I’m so close to her, in fact, that I bristle when asked to write about her. The way society talks about mothers is so laden with cliches, patronising ageism, misogyny and (in our case) racism, assumptions and stereotypes, that it makes me burn with pre-emptive rage. Serving up some exotic origins tale, strong-survivor fable or women-in-STEM success story (she’s a computer scientist, her background is in maths and physics) couldn’t come close to my reality and its bottomless, timeless depth of intelligent support.

But just because I’ve been the recipient of this maternal love for 44 years doesn’t mean I can pay it forward. I don’t have the steady commitment, normal realism or a warm heart. I don’t want a family. That said, a couple of weeks ago one of my oldest friends came over for a weekend walk. My mum made us some banana fritters to take with us and I did think for a passing moment that it might be nice, in some parallel dimension, to have a daughter to make banana fritters for.

Kathryn Bromwich, New Review commissioning editor, was born in Bologna to an English father and Italian mother

I was a very conservative child. I was confused, once I started school and was exposed to my classmates’ family dynamics, as to why my parents had waited so long to get married (eight years), and why my mother didn’t have me until the (at the time ancient-sounding) age of 33. Since then I’ve become more forward-thinking – it took 14 years with my partner before we tied the knot, and at 35 I am still unencumbered by any children.

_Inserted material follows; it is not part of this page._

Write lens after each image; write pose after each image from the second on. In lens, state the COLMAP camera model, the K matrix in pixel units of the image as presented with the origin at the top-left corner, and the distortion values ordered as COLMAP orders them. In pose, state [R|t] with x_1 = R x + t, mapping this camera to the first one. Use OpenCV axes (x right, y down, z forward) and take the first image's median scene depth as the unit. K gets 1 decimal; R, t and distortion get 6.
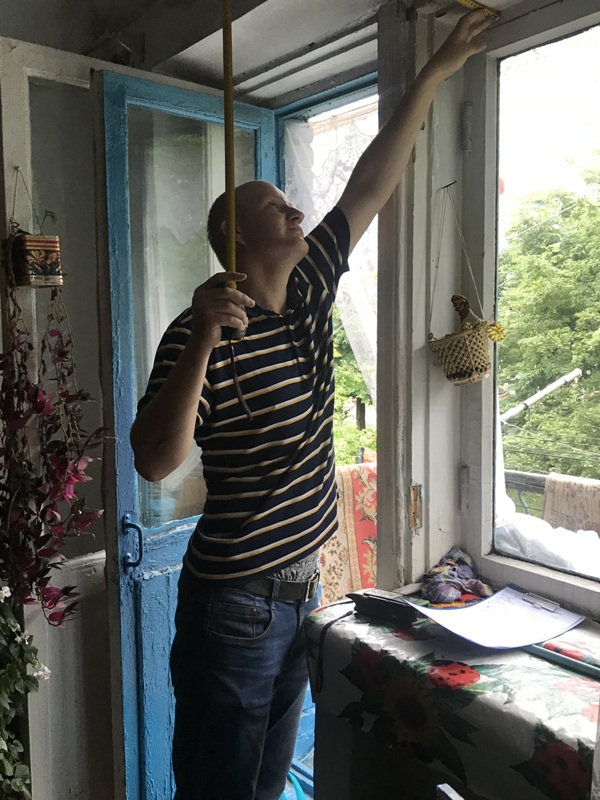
lens RADIAL K [[827.5, 0, 301.5], [0, 827.5, 398.5], [0, 0, 1]] dist [-0.008509, 0.000000]
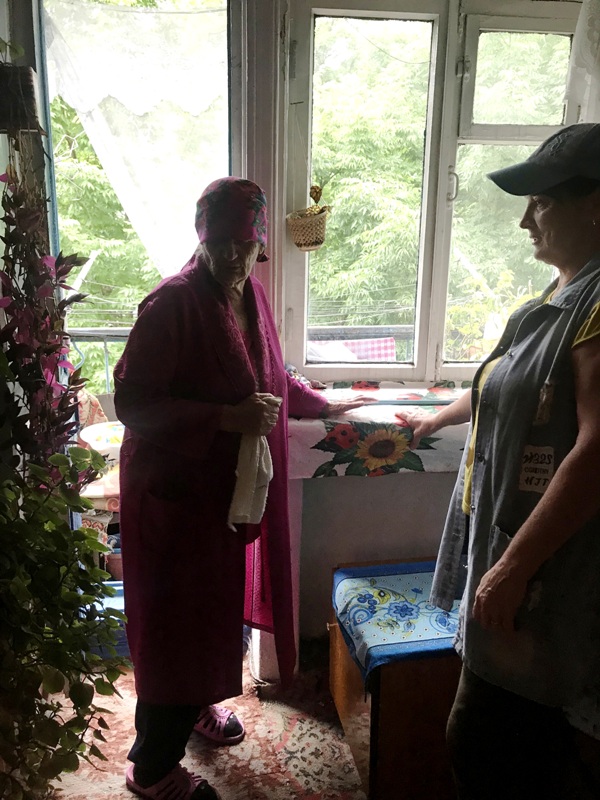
lens RADIAL K [[648.1, 0, 300.9], [0, 648.1, 403.3], [0, 0, 1]] dist [-0.005957, 0.003405]
pose [[0.514543, -0.156582, 0.843046, -0.807909], [0.046676, 0.986842, 0.154802, 0.076714], [-0.856193, -0.040303, 0.515081, 0.407162]]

My brilliant mother is a nuclear engineer who for many years worked for the the Comprehensive Nuclear-Test-Ban Treaty Organization (associated with the UN), travelling the world from Easter Island to Mongolia in an effort to curtail nuclear testing. My father and I always half-joke that her job is saving the world, which simultaneously makes me feel intimidated, proud and inspired, especially considering how male-dominated an environment that world is.

Throughout all this, she has been warm and loving and supportive (with a steely edge when necessary), always there for me when I need her most. From her, I’ve learned many things, such as caring about style but not trends, and that simple, nourishing recipes are often the best food you’ll ever eat. I’m now at the age where I need to figure out whether I’m going to have a family, which for various medical reasons would be a complicated process. My bond with my mother is deep and close and incredibly important to me. But if I won’t be able to replicate it with a child of my own, my mother has shown me that women can be many things, leading fulfilling and meaningful lives outside the family – even if we can’t all save the world.

Alex Moshakis, commissioning editor for the magazine, lives in Hertfordshire with his family

My wife became a mother in 2016, then again four years later. A few months after each birth, she became perilously unwell, spent several weeks in hospital, and several more months in recovery. When she was first ill, our son stayed in hospital with her. I would visit them both for an hour a day, then return home, ill at ease, to be alone. Whatever my wife might have expected of motherhood, its magic, or of the transition from young woman to mother, I recall assuming this was not it.

Related: A year without Sarah: memory, loss and the pain of Mother’s Day emails

These are months I will never forget. And they very painfully slammed home something about motherhood I hadn’t understood : becoming a mother is to give up something of yourself to that which you consider to be more worthy.

My wife recoils at me using the word “sacrifice”. She does not believe in the idea, which I think of as a testament to her strength. When we were considering a second child, my wife was told there was a significant chance she would become unwell again. I don’t know many decisions as courageous as the one she made to go ahead in any case. Now, here we all are, just about thriving, our kids and me and my wife, a mother.